Came across an interesting article re: the Simmons/Matthews incident that talked about the nature of sports reporting in an era where information and sports reporting is quite tightly controlled by the teams themselves. The Toronto Maple Leafs are owned by two media giants and it was interesting how they had the power to lower the cone of silence and basically scrub all references to the report, side with the no comment policy of the Leafs, remove all podcast references in their archives, etc.
Any individual player definitely deserves their privacy and Simmons clearly crossed that line. This is only sports after all, and Simmons hard hitting brand of investigative journalism is not necessary here. Yes, we consume every bit of information we can get on the internet, but Simmons is also not bringing some political scandal to light or reporting on anything useful to the community. And when that kind of reporting is impacting the quality of life of athletes in Toronto, then we also have some potential problems as fans too.
Interesting choice of words, I'm specifically referring to the word "necessary". Strictly speaking, sports reporting isn't necessary in any form, neither are pro sports.

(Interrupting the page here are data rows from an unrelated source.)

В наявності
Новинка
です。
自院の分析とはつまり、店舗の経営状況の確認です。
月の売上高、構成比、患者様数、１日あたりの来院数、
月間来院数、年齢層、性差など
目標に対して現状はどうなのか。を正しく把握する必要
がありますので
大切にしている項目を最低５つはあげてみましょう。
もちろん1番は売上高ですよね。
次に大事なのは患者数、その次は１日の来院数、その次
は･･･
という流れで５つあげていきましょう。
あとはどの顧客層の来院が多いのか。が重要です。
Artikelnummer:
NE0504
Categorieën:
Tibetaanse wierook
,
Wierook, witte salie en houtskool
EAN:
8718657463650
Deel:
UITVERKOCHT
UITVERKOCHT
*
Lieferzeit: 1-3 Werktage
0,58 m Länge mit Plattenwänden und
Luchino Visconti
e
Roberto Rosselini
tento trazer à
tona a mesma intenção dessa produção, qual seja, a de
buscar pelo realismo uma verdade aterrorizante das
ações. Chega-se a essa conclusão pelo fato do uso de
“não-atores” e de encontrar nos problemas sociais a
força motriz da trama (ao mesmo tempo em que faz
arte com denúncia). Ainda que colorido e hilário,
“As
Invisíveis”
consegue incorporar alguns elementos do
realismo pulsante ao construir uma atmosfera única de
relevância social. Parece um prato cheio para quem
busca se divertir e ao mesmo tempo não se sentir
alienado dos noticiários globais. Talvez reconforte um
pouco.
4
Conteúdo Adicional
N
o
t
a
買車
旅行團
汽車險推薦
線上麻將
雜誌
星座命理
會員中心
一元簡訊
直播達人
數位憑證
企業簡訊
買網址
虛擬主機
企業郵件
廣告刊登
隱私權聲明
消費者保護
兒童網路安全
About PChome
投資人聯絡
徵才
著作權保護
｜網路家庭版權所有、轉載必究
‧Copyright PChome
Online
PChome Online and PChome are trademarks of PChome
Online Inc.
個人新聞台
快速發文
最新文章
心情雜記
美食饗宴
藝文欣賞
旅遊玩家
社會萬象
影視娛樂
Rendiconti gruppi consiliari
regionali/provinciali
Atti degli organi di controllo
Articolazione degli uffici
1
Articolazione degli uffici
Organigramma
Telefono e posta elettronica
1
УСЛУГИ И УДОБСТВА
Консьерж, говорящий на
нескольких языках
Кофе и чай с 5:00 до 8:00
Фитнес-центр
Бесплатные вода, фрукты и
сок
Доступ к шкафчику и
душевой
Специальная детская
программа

Simmons has been a sports reporter for about 40 years so clearly there is a market for his "brand".
A torn ACL is an injury obtained through NHL play, that impacts his ability to play. That is not the same thing as a global pandemic illness with stigmas associated with it, obtained during an offseason, that has nothing to do with the NHL or his ability to play. The NHL has stated that all identities are to remain hidden. The NHLPA has made it clear that they want identities to remain hidden. Everybody else respected that. One idiot with zero journalistic integrity didn't.
If a hockey player suffers an injury in the off season that has nothing to do with NHL play, it's still reported on so whether the injury was obtained through NHL play is irrelevant. And covid 19 affects each person differently and impact on his ability to play was a definite possibility. Long term lung damage is a possibility and even now, we don't know that this isn't an issue. To know for a fact that he hasn't suffered some potentially long term damage to lung capacity, you'd have to have access to his medical records but you don't have that do you?
If you're going to accuse anyone of not having journalistic integrity, it should be the editors as they decide what's fit to print and what isn't. The reporters submit their stories, and the editors decide to print it in full, change parts of it, leave parts out or not print it all. This has been pointed out to you several times now and it's not complicated, why is this so hard for you to understand?
If you're so concerned about this news being spread, stop whining about it here as you're only contributing to keeping this thread alive. Boycotting Sun Media is your only sensible course of action, are you prepared to do that?